For real?!

People don’t do what I want and it’s really annoying. No for real. why can’t people do what I want?! It’s not fair. This world would be such an easier place to live in – if everyone just listened to me. Right? Wait – thats not how this works?

no for real. Sometimes i just get so mad cause people dont do what i want. And my husband calls me out on it constantly. Did I mention how much I hate it when he’s right?

Ya see I’ve been going through this ……. control thing. You may have heard something about that … a time or 5. But with the trauma i went through – i needed to control. I needed that control so that I can know whats happening so i can be prepared.

I dont know why but i need to control.

This past year has been hard for us. My daughter. Me. Something happened with my son and husband too. sigh. I mean yeah – thats a part of life but how can i control those uncontrollable situations?

Yeah – I know. Trust God.

I know. Believe me I know. It has been ingrained in me since I can remember! But time after time when God didnt do exactly what I wanted …… well we know how that turned out. So i learned to control.

I know I talked about this before – but recently this whole learning opportunity God is giving me to trust Him? Is getting harder.

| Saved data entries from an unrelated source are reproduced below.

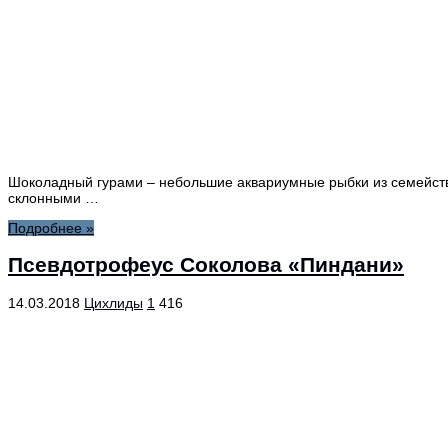
Шоколадный гурами – небольшие аквариумные рыбки из семейств
склонными …
Подробнее »
Псевдотрофеус Соколова «Пиндани»
14.03.2018
Цихлиды
1
416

Its getting to the point where – i dont wanna anymore.

Yeah I did just say that. God forgive me but its true.

Trusting is ridiculously difficult.

God forgive me for trying to take control. For getting upset when people dont do what I want. For not trusting you. I commit these situations to you and ask that you would use me for your glory. I trust you. I commit our lives to you Lord.

You will keep him in perfect peace,

Whose mind is stayed on You,

Because he trusts in You.

Trust in the Lord forever,

For in Yah, the Lord, is [b]everlasting strength.